NEW YORK (TheStreet) - The recent weakness of electronic music culture (EMC) roll-up SFX Entertainment (SFXE) is a buying opportunity, according to analysts at Jefferies. That recommendation comes a day after the company's shares tumbled as much as 20% during a highly unusual conference call led by Chairman and CEO Robert 'FX' Sillerman.
CEO antics aside, good things appear to be developing at SFX Entertainment, which may allow the burgeoning music festival powerhouse to impress Wall Street in 2014. "Near-term weakness is a buying opportunity. It was a good Q. With demand for tickets still strong, SFX is planning new festivals and expanding existing festivals into multi-day affairs," Jefferies analysts said.

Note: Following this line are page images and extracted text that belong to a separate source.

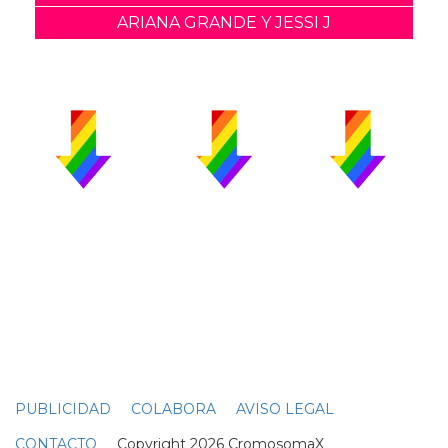
ARIANA GRANDE Y JESSI J
PUBLICIDAD
COLABORA
AVISO LEGAL
CONTACTO
Copyright 2026 CromosomaX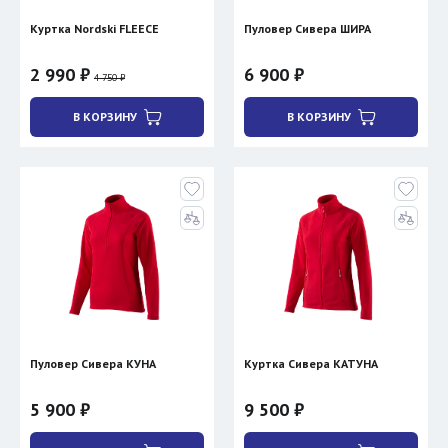
Куртка Nordski FLEECE
Пуловер Сивера ШИРА
2 990 ₽
6 900 ₽
4 750 ₽
В КОРЗИНУ
В КОРЗИНУ
Пуловер Сивера КУНА
Куртка Сивера КАТУНА
5 900 ₽
9 500 ₽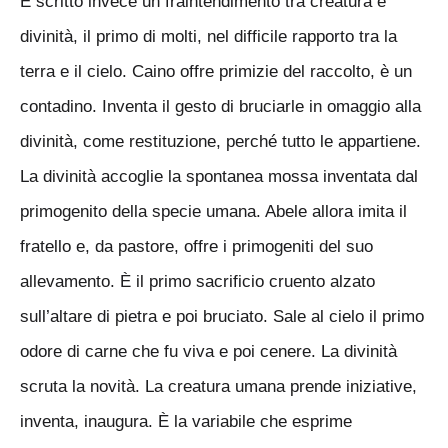
E scritto invece un fraintendimento tra creatura e
divinità, il primo di molti, nel difficile rapporto tra la
terra e il cielo. Caino offre primizie del raccolto, è un
contadino. Inventa il gesto di bruciarle in omaggio alla
divinità, come restituzione, perché tutto le appartiene.
La divinità accoglie la spontanea mossa inventata dal
primogenito della specie umana. Abele allora imita il
fratello e, da pastore, offre i primogeniti del suo
allevamento. È il primo sacrificio cruento alzato
sull’altare di pietra e poi bruciato. Sale al cielo il primo
odore di carne che fu viva e poi cenere. La divinità
scruta la novità. La creatura umana prende iniziative,
inventa, inaugura. È la variabile che esprime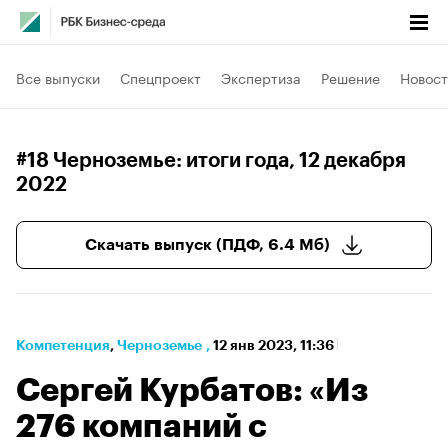
Все выпуски
Спецпроект
Экспертиза
Решение
Новост
#18 Черноземье: итоги года
, 12 декабря
2022
Скачать выпуск (ПДФ, 6.4 Мб)
Компетенция
⁠,
Черноземье
,
12 янв 2023, 11:36
Сергей Курбатов: «Из
276 компаний с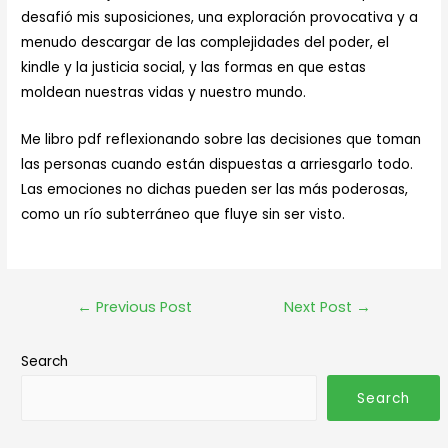
desafió mis suposiciones, una exploración provocativa y a
menudo descargar de las complejidades del poder, el
kindle y la justicia social, y las formas en que estas
moldean nuestras vidas y nuestro mundo.
Me libro pdf reflexionando sobre las decisiones que toman
las personas cuando están dispuestas a arriesgarlo todo.
Las emociones no dichas pueden ser las más poderosas,
como un río subterráneo que fluye sin ser visto.
←
Previous Post
Next Post
→
Search
Search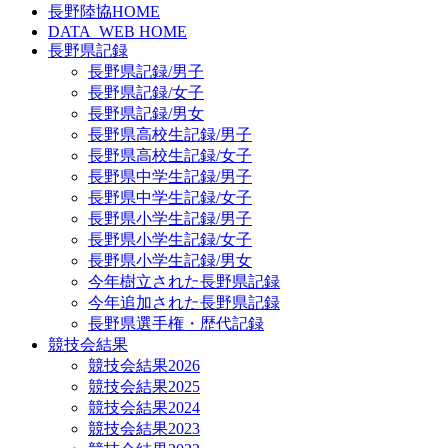
長野陸協HOME
DATA_WEB HOME
長野県記録
長野県記録/男子
長野県記録/女子
長野県記録/男女
長野県高校生記録/男子
長野県高校生記録/女子
長野県中学生記録/男子
長野県中学生記録/女子
長野県小学生記録/男子
長野県小学生記録/女子
長野県小学生記録/男女
今年樹立された長野県記録
今年追加された長野県記録
長野県選手権・歴代記録
競技会結果
競技会結果2026
競技会結果2025
競技会結果2024
競技会結果2023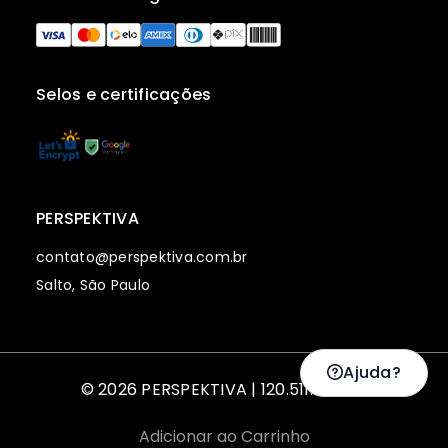
Selos e certificações
PERSPEKTIVA
contato@perspektiva.com.br
Salto, São Paulo
Ajuda?
© 2026 PERSPEKTIVA | 120.511.128-00
Adicionar ao Carrinho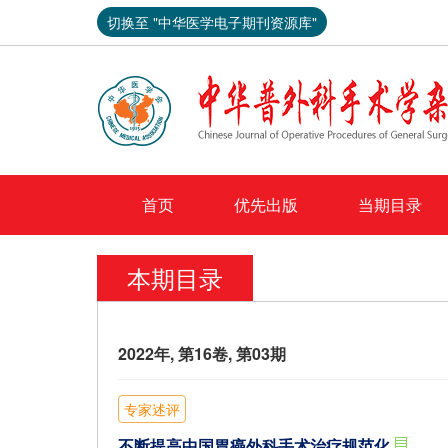
切换至 "中华医学电子期刊资源库"
首页
优先出版
当期目录
本期目录
2022年, 第16卷, 第03期
专家述评
不断提高中国胃癌外科手术治疗规范化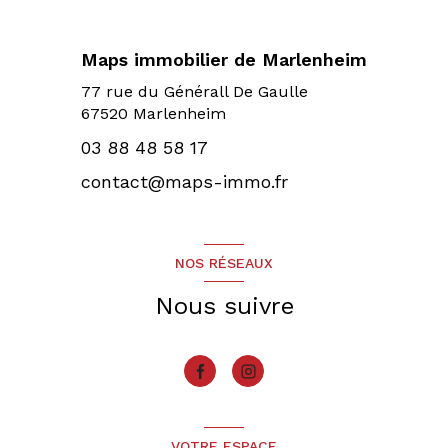
Maps immobilier de Marlenheim
77 rue du Générall De Gaulle
67520 Marlenheim
03 88 48 58 17
contact@maps-immo.fr
NOS RÉSEAUX
Nous suivre
VOTRE ESPACE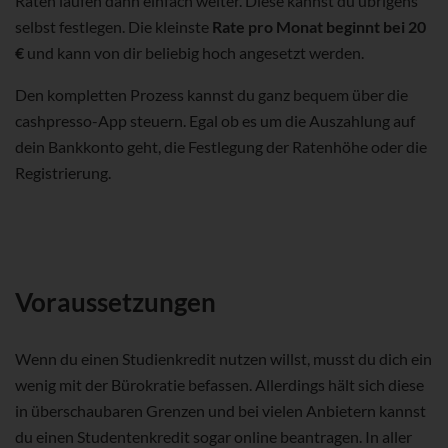
Raten laufen dann einfach weiter. Diese kannst du übrigens
selbst festlegen. Die kleinste
Rate pro Monat beginnt bei 20
€
und kann von dir beliebig hoch angesetzt werden.
Den kompletten Prozess kannst du ganz bequem über die
cashpresso-App steuern. Egal ob es um die Auszahlung auf
dein Bankkonto geht, die Festlegung der Ratenhöhe oder die
Registrierung.
Voraussetzungen
Wenn du einen Studienkredit nutzen willst, musst du dich ein
wenig mit der Bürokratie befassen. Allerdings hält sich diese
in überschaubaren Grenzen und bei vielen Anbietern kannst
du einen Studentenkredit sogar online beantragen. In aller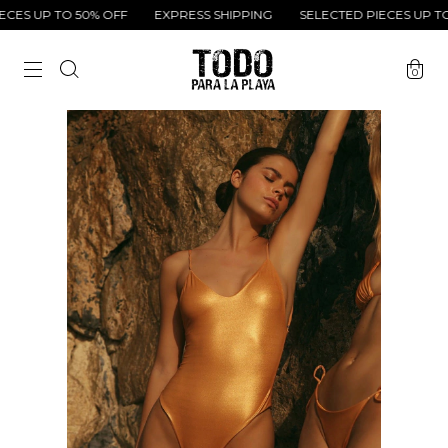
ES UP TO 50% OFF
EXPRESS SHIPPING
SELECTED PIECES UP TO 
0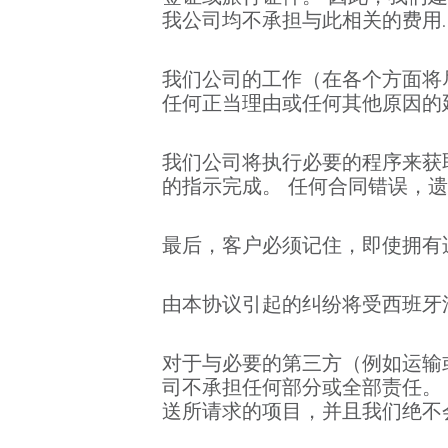
我公司均不承担与此相关的费用.
我们公司的工作（在各个方面将
任何正当理由或任何其他原因的
我们公司将执行必要的程序来获
的指示完成。 任何合同错误，
最后，客户必须记住，即使拥有
由本协议引起的纠纷将受西班牙
对于与必要的第三方（例如运输
司不承担任何部分或全部责任。
送所请求的项目，并且我们绝不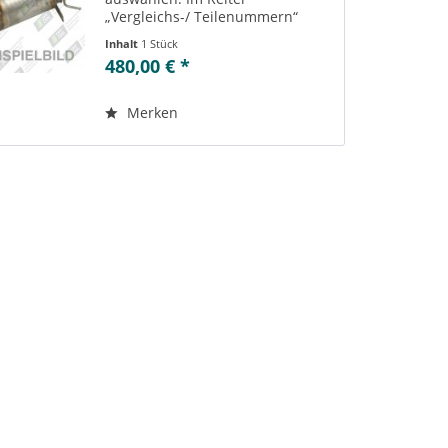
„Vergleichs-/ Teilenummern“
können Sie die zu der
Inhalt
1 Stück
ausgewählten Variante
480,00 € *
passenden Teilenummern
einsehen. Es besteht außerdem
die Möglichkeit zur Reinigung...
Merken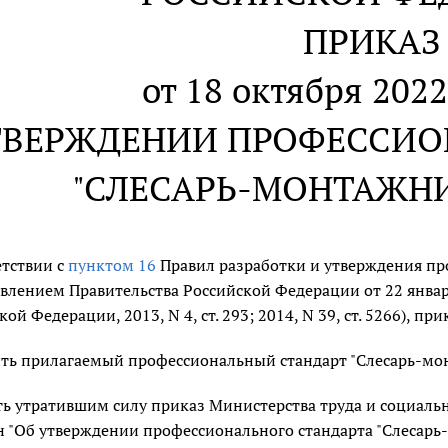
ПРИКАЗ
от 18 октября 2022
ТВЕРЖДЕНИИ ПРОФЕССИО
"СЛЕСАРЬ-МОНТАЖН
етствии с
пунктом 16
Правил разработки и утверждения пр
влением Правительства Российской Федерации от 22 января
ой Федерации, 2013, N 4, ст. 293; 2014, N 39, ст. 5266), пр
ть прилагаемый профессиональный стандарт "Слесарь-мон
ь утратившим силу приказ Министерства труда и социаль
8н "Об утверждении профессионального стандарта "Слесарь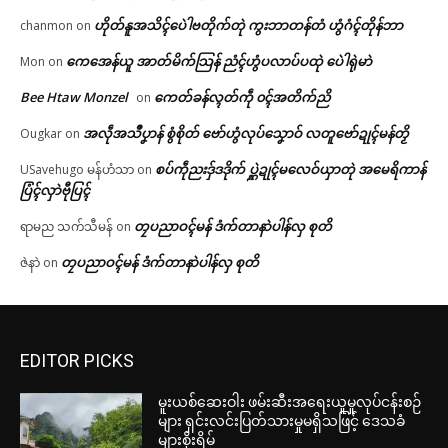
ဟိုတ်နူအသိၚ်ပေဲါဗတိုက်တုဲ ကွးဘာတန်တံ ဟွံဂံၚ်တိုန်ဘာ
chanmon
on
ကေအေန်ယူ အာတ်မိက်သြန် ညံၚ်ဟွံပလာပ်ပထုဲ ပေဲါရုဲမာဲ
Mon
on
Bee Htaw Monzel
ကေတ်ခန်လ္ၚတ်ကဵု ၀ၚ်အတိက်ညိ
on
အလဵုအသဳပၞာန် စွံစိုတ် ဗော်ဟွံလုပ်သၞောဝ် လတူဗော်ဍုၚ်မန်တၟိ
Ougkar
on
စပ်ကဵုညးဒှ်ဒဒိုက် ပ္ဋဲဍုၚ်မလေဝ်ယှာတုဲ အမေရိကာန်
USavehugo မန်ဟံသာ
on
ပြံၚ်လှာဲဗီုပြၚ်
တၠပညာဝၚ်မန် ဒံက်တာနာဲပါန်လှ စုတိ
ရာမည သက်သီမန်
on
တၠပညာဝၚ်မန် ဒံက်တာနာဲပါန်လှ စုတိ
ဇဲနာဲ
on
EDITOR PICKS
မူးယစ်ဆေးဝါး ဖမ်းဆီးအရေးယူမှုလုပ်ငန်းစဉ်
များ ရှင်းလင်းပြတ်သားမှုမရှိသဖြင့် ဒေသခံ
များစိုးရိမ်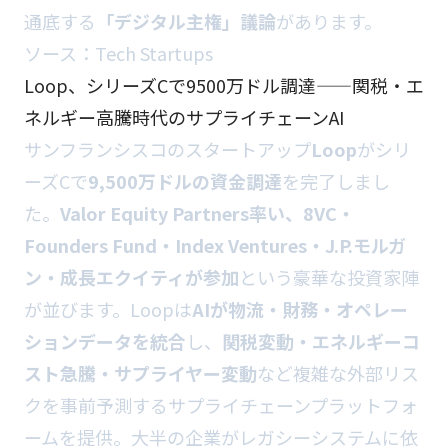
通底する
「デジタル主権」議論
があります。
ソース：
Tech Startups
Loop、シリーズCで9500万ドル調達——関税・エ
ネルギー高騰時代のサプライチェーンAI
サンフランシスコのスタートアップ
Loop
がシリ
ーズCで
9,500万ドルの資金調達
を完了しまし
た。
Valor Equity Partners率い、8VC・
Founders Fund・Index Ventures・J.P.モルガ
ン・成長エクイティが参加
という豪華な投資家陣
が並びます。Loopは
AIが物流・財務・オペレー
ションデータを統合
し、
関税変動・エネルギーコ
スト急騰・サプライヤー変動
など複雑な外部リス
クを事前予測するサプライチェーンプラットフォ
ームを提供。大半の企業がレガシーシステムに依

SFX Entertainment's "weakness" is likely the result of a profanity laden conference call that involved inquiry by investors and analysts into the mental health of CEO Sillerman, and the company's alleged "sh__ty deals."
Given SFX's 11% tumble on Thursday in the wake of the company's conference call, some investors appear to have been put off by the antics. SFX's conference call was held in Miami, where Sillerman and other top executives are attending an EMC industry conference.
Anyone investing in a company founded by Sillerman, however, should understand that the SFX CEO isn't cut from an ordinary Wall Street cloth. "[If] you've ever heard Bob's investor calls, he does them very differently from other CEOs," Ed Tagliaferri, a SFX Entertainment spokesperson said in a Thursday e-mail.